READING PASSAGE:

BEGIN

Emphysema

Emphysema is a chronic lung disease. It is often caused by exposure to toxic chemicals or long-term exposure to tobacco smoke.

Signs and symptoms

loss of elasticity of the lung tissue

destruction of structures supporting the alveoli

destruction of capillaries feeding the alveoli

The result is that the small airways collapse during expiration, leading to an obstructive form of lung disease

Features are: shortness of breath on exertion

 hyperventilation and an expanded chest.

As emphysema progresses, clubbing of the fingers may be observed, a feature of longstanding hypoxia.

Emphysema patients are sometimes referred to as "pink puffers". This is because emphysema sufferers may hyperventilate to maintain adequate blood oxygen levels. Hyperventilation explains why emphysema patients do not appear cyanotic as chronic bronchitis (another COPD disorder) sufferers often do; hence they are "pink" puffers (adequate oxygen levels in the blood) and not "blue" bloaters (cyanosis; inadequate oxygen in the blood).

Diagnosis

spirometry (lung function testing), including diffusion testing

X-rays,  high resolution spiral chest CT-scan,

Bronchoscopy, blood tests, pulse oximetry and arterial blood gas sampling.

Pathophysiology :

Permanent destructive enlargement of the airspaces distal to the terminal bronchioles without obvious fibrosis

Oxygen is inhaled in normal breathing

When toxins such as smoke are breathed into the lungs, the particles are trapped by the hairs and cannot be exhaled, leading to a localised inflammatory response. Chemicals released during the inflammatory response (trypsin, elastase, etc.) are released and begin breaking down the walls of alveoli. This leads to fewer but larger alveoli, with a decreased surface area and a decreased ability to take up oxygen and loose carbon dioxide. The activity of another molecule called alpha 1-antitrypsin normally neutralizes the destructive action of one of these damaging molecules.

After a prolonged period, hyperventilation becomes inadequate to maintain high enough oxygen levels in the blood, and the body compensates by vasoconstricting appropriate vessels. This leads to pulmonary hypertension. This leads to enlargement and increased strain on the right side of the heart, which in turn leads to peripheral edema (swelling of the peripherals) as blood gets backed up in the systemic circulation, causing fluid to leave the circulatory system and accumulate in the tissues.

Emphysema occurs in a higher proportion in patient with decreased alpha 1-antitrypsin (A1AT) levels

Prognosis and treatment

Emphysema is an irreversible degenerative condition

Supportive  treatmentis by supporting the breathing with anticholinergics, bronchodilators and (inhaled or oral) steroid medication, and supplemental oxygen as required

Lung volume reduction surgery (LVRS) can improve the quality of life for only  selected patients.

Thrombosis

Definition-The formation from constituents of the blood, of a mass within the venous or arterial vasculature of a living animal. Natural defense of the body to acute vascular injury.

Pathologic thrombosis includes deep venous thrombosis (DVT), pulmonary embolism (PE), coronary artery thrombosis leading to myocardial infarct and cerebrovascular thrombosis leading to stroke.

END

ENTRIES PROVIDED:
BEGIN

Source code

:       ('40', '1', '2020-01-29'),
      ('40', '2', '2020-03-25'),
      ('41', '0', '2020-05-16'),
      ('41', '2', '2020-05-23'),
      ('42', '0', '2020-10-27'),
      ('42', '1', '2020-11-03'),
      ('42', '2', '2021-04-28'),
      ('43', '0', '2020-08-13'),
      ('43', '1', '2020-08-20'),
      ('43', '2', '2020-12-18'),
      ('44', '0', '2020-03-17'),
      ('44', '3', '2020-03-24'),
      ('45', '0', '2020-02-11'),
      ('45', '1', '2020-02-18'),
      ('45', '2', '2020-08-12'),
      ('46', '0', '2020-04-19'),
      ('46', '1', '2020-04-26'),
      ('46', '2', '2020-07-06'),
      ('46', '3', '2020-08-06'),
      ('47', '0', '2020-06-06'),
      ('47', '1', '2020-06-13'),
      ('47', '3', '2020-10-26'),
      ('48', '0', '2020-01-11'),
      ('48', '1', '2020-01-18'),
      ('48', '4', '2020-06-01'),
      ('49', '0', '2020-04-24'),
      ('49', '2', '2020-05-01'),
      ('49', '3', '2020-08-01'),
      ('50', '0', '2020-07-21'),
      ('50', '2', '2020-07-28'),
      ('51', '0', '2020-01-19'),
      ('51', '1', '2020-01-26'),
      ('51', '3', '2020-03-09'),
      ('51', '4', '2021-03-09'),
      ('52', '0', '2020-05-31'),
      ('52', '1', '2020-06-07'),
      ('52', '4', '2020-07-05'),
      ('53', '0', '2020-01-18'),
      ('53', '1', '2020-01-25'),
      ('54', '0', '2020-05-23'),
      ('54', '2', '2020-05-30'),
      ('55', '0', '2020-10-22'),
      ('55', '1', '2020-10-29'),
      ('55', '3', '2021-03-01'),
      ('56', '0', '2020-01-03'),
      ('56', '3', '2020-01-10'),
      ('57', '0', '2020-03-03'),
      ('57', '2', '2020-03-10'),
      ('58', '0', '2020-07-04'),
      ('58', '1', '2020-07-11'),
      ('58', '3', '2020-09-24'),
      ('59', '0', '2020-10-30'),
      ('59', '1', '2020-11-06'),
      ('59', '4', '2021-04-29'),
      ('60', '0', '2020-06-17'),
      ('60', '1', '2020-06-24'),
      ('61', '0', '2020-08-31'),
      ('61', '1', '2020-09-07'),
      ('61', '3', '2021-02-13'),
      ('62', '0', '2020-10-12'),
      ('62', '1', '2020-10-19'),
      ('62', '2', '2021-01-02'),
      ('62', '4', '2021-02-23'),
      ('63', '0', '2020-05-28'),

END

TASK INSTRUCTIONS:
Answer these from the text on emphysema:
(a) What sign of longstanding hypoxia may be seen as emphysema progresses?
(b) Why are emphysema patients sometimes called "pink puffers"?
(c) Which surgery can improve quality of life for only selected patients?

SOLUTION:
(a) Clubbing of the fingers.
(b) They may hyperventilate to keep adequate blood oxygen levels, so they do not look cyanotic.
(c) Lung volume reduction surgery (LVRS).